Boston Mayor Marty Walsh, left, and Emergency Shelter Commission director Jim Greene, right, speak to a recently housed young woman.
On Wednesday night, Boston Mayor Marty Walsh led the annual homeless census, joining hundreds of volunteers who combed through the city to tally the homeless population. It was his fifth point-in-time count as the mayor, and while last year’s census reported a five percent decrease in overall homelessness in Boston, the night reminds Walsh there’s still work ahead.
“We’ve made some progress by housing 1,300 plus people but tonight we’re going to meet people that aren’t housed,” said Walsh, referring to the housing efforts of his Boston’s Way Home initiative. “I think that’s the importance of this, it’s a reminder that regardless of what we do, no matter how many people we house, we always have more work to do.”
Boston’s Way Home is the city’s push to end veteran homelessness and chronic individual homelessness within the city by 2018. In 2016, the city announced it ended chronic veteran homelessness. Specifically, it achieved a functional zero that meant more veterans were receiving or preparing to receive housing than entering the shelter system.) The program housed over 850 vets and, as of October 2017, over 400 chronically homeless individuals. Last year’s census numbers also reported a six percent drop in single adult homelessness.
However, that census still reported over 2,000 people in shelters and in the street. However, it’s unclear how many fit the description of “chronically homeless,” which HUD defines as a person with “a disabling condition” who experiences homelessness continuously or frequently for more than a year.
Walsh believes ending chronic homelessness in 2018 is still possible, but added, “It’s a tough goal.” He said that a lot would depend on housing placements, and incentivizing landlords to house the homeless. (Boston launched one such effort, the landlord guarantee program, back in October 2017.) Walsh also pointed to the city’s new database tracking the clients of homelessness services as a helpful tool in preventing chronic homelessness.

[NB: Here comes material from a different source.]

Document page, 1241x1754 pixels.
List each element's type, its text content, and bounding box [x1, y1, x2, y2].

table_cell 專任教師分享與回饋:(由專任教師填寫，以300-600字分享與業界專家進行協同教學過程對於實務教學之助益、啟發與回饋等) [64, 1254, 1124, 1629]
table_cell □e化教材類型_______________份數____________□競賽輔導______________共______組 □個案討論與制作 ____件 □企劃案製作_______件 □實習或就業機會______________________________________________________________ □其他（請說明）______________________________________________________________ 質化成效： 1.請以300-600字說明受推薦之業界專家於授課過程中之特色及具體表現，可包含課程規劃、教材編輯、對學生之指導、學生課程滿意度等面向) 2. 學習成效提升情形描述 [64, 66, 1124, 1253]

As dozens of groups fanned across the city, Walsh and his group of volunteers made their way from city hall to downtown. While there didn’t seem to be as many people on the streets as past years, the group met a handful of homeless folks. The mayor traded stories of recovery with a couple of older men, shook hands with a young man in a 7/11, and spoke to women huddled in doorways. Emergency Shelter Commission director Jim Greene was nearby, ready to call in a van to escort them to a shelter if needed. Other volunteers held green canvas bags filled with blankets, hats, and toiletries.
Outside the Primark on Washington Street, Walsh spoke to a woman he recognized from last year’s count named Jeannette Tetreault . Tetreault, 29, had met the mayor twice before during point-in-time counts. But this evening, she announced she had found housing. After living in the streets for five years, she stayed at Pine Street in for nine months and got into single-room occupancy housing. It wasn’t easy for her.
“I’m used to being completely by myself and not being around other people… it was a little bit difficult,” said Tetreault. Strangers and curfews were tough—but she needed to endure it to get housing. She was happy to tell the mayor the good news. “It’s nice to say thank you,” she said.
The news also encouraged Greene, who later told Spare Change News that housing is critical to combating homelessness.
“We need more housing,” said Greene. “That’s the core issue for ending homelessness.” He also called for more supportive housing, which provides help to those he dealing with health concerns or recovering from addiction. “Anyone who walked with Mayor Walsh tonight also saw people with mental health needs, substance abuse issues… so I think the supportive housing that links the services and treatment people need with a roof over their heads, that is what’s working.”